Bill looked at Nathan and asked, "Have you got some flash about your person, 'cause I'm all out." Nathan pantomimed checking his pockets and then shook his head. Bill was looking very worried, "How in hell, begging your pardon, are we going to finish restoring this woman so you can marry her to George?"

Nathan asked, "What is her name. Oh yes, It was on the documents." He addressed the picture of the bride, "Jennifer, we have a small problem. If you'll just bear with us, we will sort it out. We need you to step out of the cabinet."

There was a moments pause then a transparent foot projected from the face of the cabinet, followed by the rest of a transparent, but naked woman. The woman looked down at her body and immediately looked embarrassed and covered up as best she could.

The priest told Bill to lend Jennifer his jacket and the go to find her some more becoming clothes and make up, then fetch a new flash unit. Jennifer sat down and looked at her bridal picture. 

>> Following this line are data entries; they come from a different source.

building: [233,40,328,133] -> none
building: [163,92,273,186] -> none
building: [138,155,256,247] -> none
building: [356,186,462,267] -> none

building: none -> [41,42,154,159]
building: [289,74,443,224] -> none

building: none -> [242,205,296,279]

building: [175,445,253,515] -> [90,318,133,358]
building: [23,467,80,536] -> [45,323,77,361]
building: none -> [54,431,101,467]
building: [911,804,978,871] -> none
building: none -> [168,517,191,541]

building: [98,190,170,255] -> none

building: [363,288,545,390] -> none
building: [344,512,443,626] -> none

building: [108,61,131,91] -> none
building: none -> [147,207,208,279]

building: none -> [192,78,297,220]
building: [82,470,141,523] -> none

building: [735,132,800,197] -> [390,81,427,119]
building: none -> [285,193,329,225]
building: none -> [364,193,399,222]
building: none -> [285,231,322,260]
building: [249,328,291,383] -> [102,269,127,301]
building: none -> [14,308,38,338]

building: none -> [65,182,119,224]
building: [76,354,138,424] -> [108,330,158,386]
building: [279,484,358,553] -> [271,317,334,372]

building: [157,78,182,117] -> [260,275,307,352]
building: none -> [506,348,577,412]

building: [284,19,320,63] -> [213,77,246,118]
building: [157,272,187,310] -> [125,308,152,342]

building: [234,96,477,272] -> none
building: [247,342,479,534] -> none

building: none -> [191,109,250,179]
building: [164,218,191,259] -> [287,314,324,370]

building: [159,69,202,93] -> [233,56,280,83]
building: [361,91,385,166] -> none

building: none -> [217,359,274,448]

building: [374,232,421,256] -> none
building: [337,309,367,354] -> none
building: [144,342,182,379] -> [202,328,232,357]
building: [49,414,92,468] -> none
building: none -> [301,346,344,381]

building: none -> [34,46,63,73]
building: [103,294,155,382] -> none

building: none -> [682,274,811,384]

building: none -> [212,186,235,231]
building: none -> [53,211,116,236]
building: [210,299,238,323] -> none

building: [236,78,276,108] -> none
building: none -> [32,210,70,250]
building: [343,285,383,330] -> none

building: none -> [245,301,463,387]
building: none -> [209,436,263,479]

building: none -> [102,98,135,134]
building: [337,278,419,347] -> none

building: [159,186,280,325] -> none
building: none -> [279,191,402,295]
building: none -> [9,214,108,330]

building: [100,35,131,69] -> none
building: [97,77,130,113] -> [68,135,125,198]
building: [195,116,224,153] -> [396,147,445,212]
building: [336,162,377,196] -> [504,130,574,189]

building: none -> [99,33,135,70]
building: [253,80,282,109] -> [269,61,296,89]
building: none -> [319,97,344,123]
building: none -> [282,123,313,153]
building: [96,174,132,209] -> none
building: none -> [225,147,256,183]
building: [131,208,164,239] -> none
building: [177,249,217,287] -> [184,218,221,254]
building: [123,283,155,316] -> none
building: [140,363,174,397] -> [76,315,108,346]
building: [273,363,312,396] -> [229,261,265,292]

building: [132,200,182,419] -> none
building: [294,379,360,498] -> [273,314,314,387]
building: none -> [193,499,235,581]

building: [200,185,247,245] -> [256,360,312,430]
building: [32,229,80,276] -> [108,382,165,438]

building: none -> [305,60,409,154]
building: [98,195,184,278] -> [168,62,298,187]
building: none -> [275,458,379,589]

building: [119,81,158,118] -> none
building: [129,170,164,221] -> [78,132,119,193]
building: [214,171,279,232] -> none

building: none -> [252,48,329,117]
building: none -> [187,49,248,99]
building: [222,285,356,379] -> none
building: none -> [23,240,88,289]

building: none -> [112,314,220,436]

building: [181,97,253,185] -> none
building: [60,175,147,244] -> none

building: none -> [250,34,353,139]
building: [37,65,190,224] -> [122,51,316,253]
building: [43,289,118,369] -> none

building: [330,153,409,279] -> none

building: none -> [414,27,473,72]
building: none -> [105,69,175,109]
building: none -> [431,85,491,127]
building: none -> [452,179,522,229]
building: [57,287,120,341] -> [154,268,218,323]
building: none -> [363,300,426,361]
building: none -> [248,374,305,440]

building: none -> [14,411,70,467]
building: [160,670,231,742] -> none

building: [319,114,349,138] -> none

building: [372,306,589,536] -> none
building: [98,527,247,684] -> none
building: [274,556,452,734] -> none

Nathan began to explain, "We seem to have had a problem restoring your body so we will perform the marriage using your soul which is what is sitting listening to me, then William will have got the necessary equipment to restore you properly."

At this point Bill bustled back in with some clothes and a veil. Bill then vanished in a flash and Nathan turned his back while Jennifer translucently dressed for her wedding, she wept a tear for the fact she would not be married in her wedding dress. She put on the gloves to hide the fact that she was see-through. When the veil was in place, it was difficult to tell that Jennifer was transparent.

The priest guided her to her husband-to-be and before the congregation of neighbours married George and Jennifer. Once Nathan had given his blessing, George lifted the veil to kiss his new wife and found himself kissing a faded version of the woman in the jigsaw. He gave a questioning look at Bill, who had just emerged from the study. Bill smiled and beckoned. George conducted Jennifer past his guests and into to the study.

George asked, "What's happened? She's transparent." Nathan entered having told the guests that there was some private paperwork to be completed. He took George aside and explained that he had nothing to worry about because he had just married Jennifer's soul, which was much better than marrying her body.

Meanwhile, Bill had Jennifer strip and re-enter her cardboard body. He pointed the flash gun at the cabinet and fired. Jennifer pushed open the door of the cabinet and rushed to embrace George; they kissed for what seemed a long time.

Nathan had them sign the appropriate papers and they all went out into the main room to join the reception. There was a bit of a stir that Jennifer was now wearing a proper wedding dress, but other than that everything went well.

George and Jennifer lived together happily for the rest of their days and George often commented that getting Jennifer was the best investment of $3000 he had ever made.